▶ [WORK REQUEST]:
Arrange every line of the records below as a Markdown table with the columns Row and Line, numbering the rows and skipping blank lines. Leave the pictures out of the table.

·····

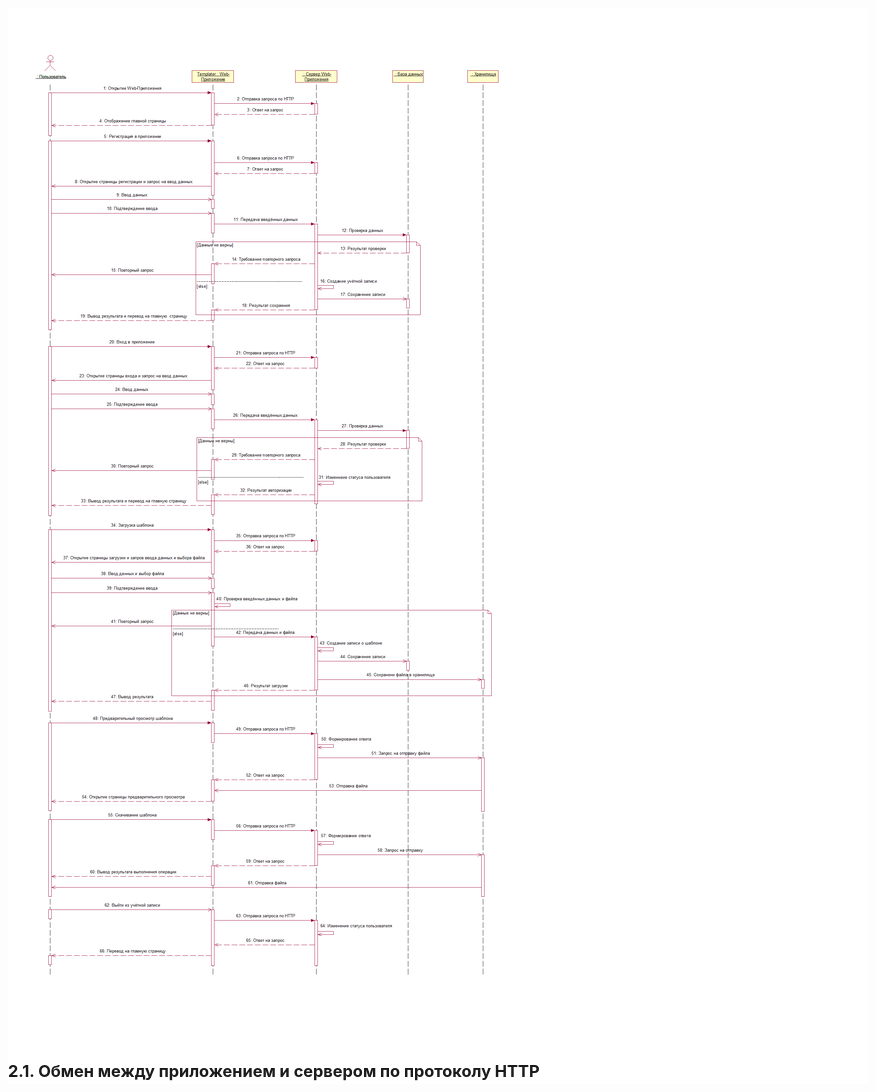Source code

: ![sequence](diagrams/sequence/sequence.png)
### 2.1. Обмен между приложением и сервером по протоколу HTTP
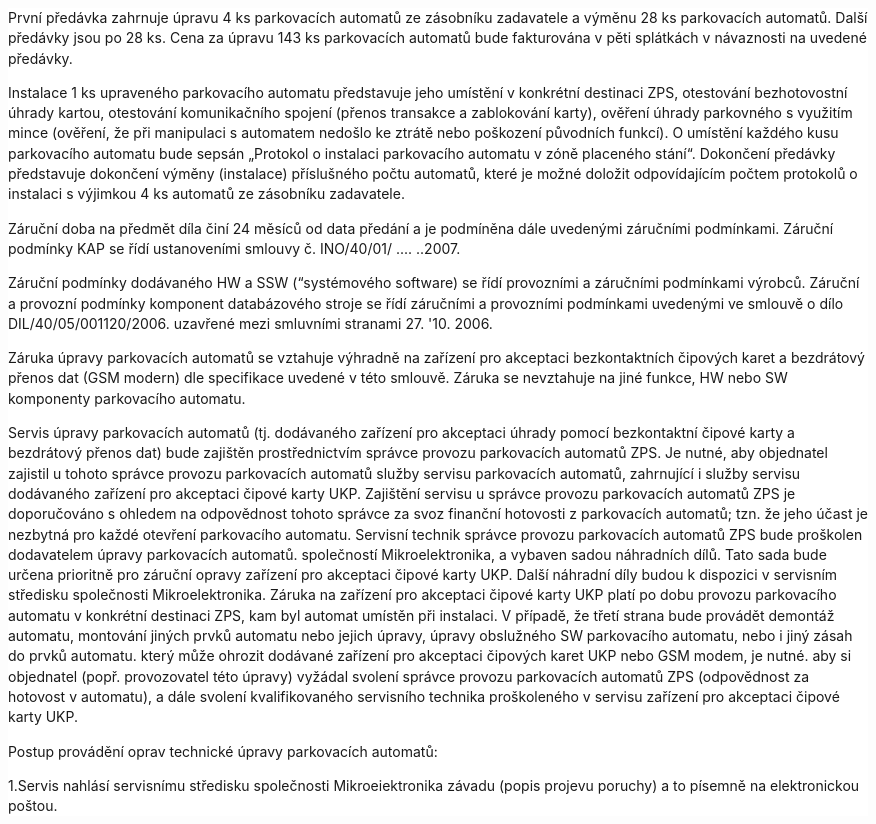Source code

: První předávka zahrnuje úpravu 4 ks parkovacích automatů ze zásobníku zadavatele a výměnu 28 ks
parkovacích automatů. Další předávky jsou po 28 ks. Cena za úpravu 143 ks parkovacích automatů bude
fakturována v pěti splátkách v návaznosti na uvedené předávky.  

Instalace 1 ks upraveného parkovacího automatu představuje jeho umístění v konkrétní destinaci ZPS,
otestování bezhotovostní úhrady kartou, otestování komunikačního spojení (přenos transakce a
zablokování karty), ověření úhrady parkovného s využitím mince (ověření, že při manipulaci s automatem
nedošlo ke ztrátě nebo poškození původních funkcí). O umístění každého kusu parkovacího automatu
bude sepsán „Protokol o instalaci parkovacího automatu v zóně placeného stání“. Dokončení předávky
představuje dokončení výměny (instalace) příslušného počtu automatů, které je možné doložit
odpovídajícím počtem protokolů o instalaci s výjimkou 4 ks automatů ze zásobníku zadavatele.  

Záruční doba na předmět díla činí 24 měsíců od data předání a je podmíněna dále uvedenými záručními
podmínkami. Záruční podmínky KAP se řídí ustanoveními smlouvy č. INO/40/01/ .... ..2007.  

Záruční podmínky dodávaného HW a SSW (“systémového software) se řídí provozními a záručními
podmínkami výrobců. Záruční a provozní podmínky komponent databázového stroje se řídí záručními a
provozními podmínkami uvedenými ve smlouvě o dílo DIL/40/05/001120/2006. uzavřené mezi smluvními
stranami 27. '10. 2006.  

Záruka úpravy parkovacích automatů se vztahuje výhradně na zařízení pro akceptaci bezkontaktních
čipových karet a bezdrátový přenos dat (GSM modern) dle specifikace uvedené v této smlouvě. Záruka
se nevztahuje na jiné funkce, HW nebo SW komponenty parkovacího automatu.  

Servis úpravy parkovacích automatů (tj. dodávaného zařízení pro akceptaci úhrady pomocí bezkontaktní
čipové karty a bezdrátový přenos dat) bude zajištěn prostřednictvím správce provozu parkovacích
automatů ZPS. Je nutné, aby objednatel zajistil u tohoto správce provozu parkovacích automatů služby
servisu parkovacích automatů, zahrnující i služby servisu dodávaného zařízení pro akceptaci čipové karty
UKP. Zajištění servisu u správce provozu parkovacích automatů ZPS je doporučováno s ohledem na
odpovědnost tohoto správce za svoz finanční hotovosti z parkovacích automatů; tzn. že jeho účast je
nezbytná pro každé otevření parkovacího automatu. Servisní technik správce provozu parkovacích
automatů ZPS bude proškolen dodavatelem úpravy parkovacích automatů. společností Mikroelektronika,
a vybaven sadou náhradních dílů. Tato sada bude určena prioritně pro záruční opravy zařízení pro
akceptaci čipové karty UKP. Další náhradní díly budou k dispozici v servisním středisku společnosti
Mikroelektronika. Záruka na zařízení pro akceptaci čipové karty UKP platí po dobu provozu parkovacího
automatu v konkrétní destinaci ZPS, kam byl automat umístěn při instalaci. V případě, že třetí strana bude
provádět demontáž automatu, montování jiných prvků automatu nebo jejich úpravy, úpravy obslužného
SW parkovacího automatu, nebo i jiný zásah do prvků automatu. který může ohrozit dodávané zařízení
pro akceptaci čipových karet UKP nebo GSM modem, je nutné. aby si objednatel (popř. provozovatel této úpravy) vyžádal svolení správce provozu parkovacích automatů ZPS (odpovědnost za hotovost v automatu), a dále svolení kvalifikovaného servisního technika proškoleného v servisu zařízení pro akceptaci čipové karty UKP.  

Postup provádění oprav technické úpravy parkovacích automatů:  

1.Servis nahlásí servisnímu středisku společnosti Mikroeiektronika závadu (popis projevu poruchy) a to
písemně na elektronickou poštou.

·····

▶ [RESPONSE AREA]:
| Row | Line |
|---|---|
| 1 | Source code |
| 2 | : ![sequence](diagrams/sequence/sequence.png) |
| 3 | ### 2.1. Обмен между приложением и сервером по протоколу HTTP |
| 4 | Source code |
| 5 | : První předávka zahrnuje úpravu 4 ks parkovacích automatů ze zásobníku zadavatele a výměnu 28 ks |
| 6 | parkovacích automatů. Další předávky jsou po 28 ks. Cena za úpravu 143 ks parkovacích automatů bude |
| 7 | fakturována v pěti splátkách v návaznosti na uvedené předávky.   |
| 8 | Instalace 1 ks upraveného parkovacího automatu představuje jeho umístění v konkrétní destinaci ZPS, |
| 9 | otestování bezhotovostní úhrady kartou, otestování komunikačního spojení (přenos transakce a |
| 10 | zablokování karty), ověření úhrady parkovného s využitím mince (ověření, že při manipulaci s automatem |
| 11 | nedošlo ke ztrátě nebo poškození původních funkcí). O umístění každého kusu parkovacího automatu |
| 12 | bude sepsán „Protokol o instalaci parkovacího automatu v zóně placeného stání“. Dokončení předávky |
| 13 | představuje dokončení výměny (instalace) příslušného počtu automatů, které je možné doložit |
| 14 | odpovídajícím počtem protokolů o instalaci s výjimkou 4 ks automatů ze zásobníku zadavatele.   |
| 15 | Záruční doba na předmět díla činí 24 měsíců od data předání a je podmíněna dále uvedenými záručními |
| 16 | podmínkami. Záruční podmínky KAP se řídí ustanoveními smlouvy č. INO/40/01/ .... ..2007.   |
| 17 | Záruční podmínky dodávaného HW a SSW (“systémového software) se řídí provozními a záručními |
| 18 | podmínkami výrobců. Záruční a provozní podmínky komponent databázového stroje se řídí záručními a |
| 19 | provozními podmínkami uvedenými ve smlouvě o dílo DIL/40/05/001120/2006. uzavřené mezi smluvními |
| 20 | stranami 27. '10. 2006.   |
| 21 | Záruka úpravy parkovacích automatů se vztahuje výhradně na zařízení pro akceptaci bezkontaktních |
| 22 | čipových karet a bezdrátový přenos dat (GSM modern) dle specifikace uvedené v této smlouvě. Záruka |
| 23 | se nevztahuje na jiné funkce, HW nebo SW komponenty parkovacího automatu.   |
| 24 | Servis úpravy parkovacích automatů (tj. dodávaného zařízení pro akceptaci úhrady pomocí bezkontaktní |
| 25 | čipové karty a bezdrátový přenos dat) bude zajištěn prostřednictvím správce provozu parkovacích |
| 26 | automatů ZPS. Je nutné, aby objednatel zajistil u tohoto správce provozu parkovacích automatů služby |
| 27 | servisu parkovacích automatů, zahrnující i služby servisu dodávaného zařízení pro akceptaci čipové karty |
| 28 | UKP. Zajištění servisu u správce provozu parkovacích automatů ZPS je doporučováno s ohledem na |
| 29 | odpovědnost tohoto správce za svoz finanční hotovosti z parkovacích automatů; tzn. že jeho účast je |
| 30 | nezbytná pro každé otevření parkovacího automatu. Servisní technik správce provozu parkovacích |
| 31 | automatů ZPS bude proškolen dodavatelem úpravy parkovacích automatů. společností Mikroelektronika, |
| 32 | a vybaven sadou náhradních dílů. Tato sada bude určena prioritně pro záruční opravy zařízení pro |
| 33 | akceptaci čipové karty UKP. Další náhradní díly budou k dispozici v servisním středisku společnosti |
| 34 | Mikroelektronika. Záruka na zařízení pro akceptaci čipové karty UKP platí po dobu provozu parkovacího |
| 35 | automatu v konkrétní destinaci ZPS, kam byl automat umístěn při instalaci. V případě, že třetí strana bude |
| 36 | provádět demontáž automatu, montování jiných prvků automatu nebo jejich úpravy, úpravy obslužného |
| 37 | SW parkovacího automatu, nebo i jiný zásah do prvků automatu. který může ohrozit dodávané zařízení |
| 38 | pro akceptaci čipových karet UKP nebo GSM modem, je nutné. aby si objednatel (popř. provozovatel této úpravy) vyžádal svolení správce provozu parkovacích automatů ZPS (odpovědnost za hotovost v automatu), a dále svolení kvalifikovaného servisního technika proškoleného v servisu zařízení pro akceptaci čipové karty UKP.   |
| 39 | Postup provádění oprav technické úpravy parkovacích automatů:   |
| 40 | 1.Servis nahlásí servisnímu středisku společnosti Mikroeiektronika závadu (popis projevu poruchy) a to |
| 41 | písemně na elektronickou poštou. |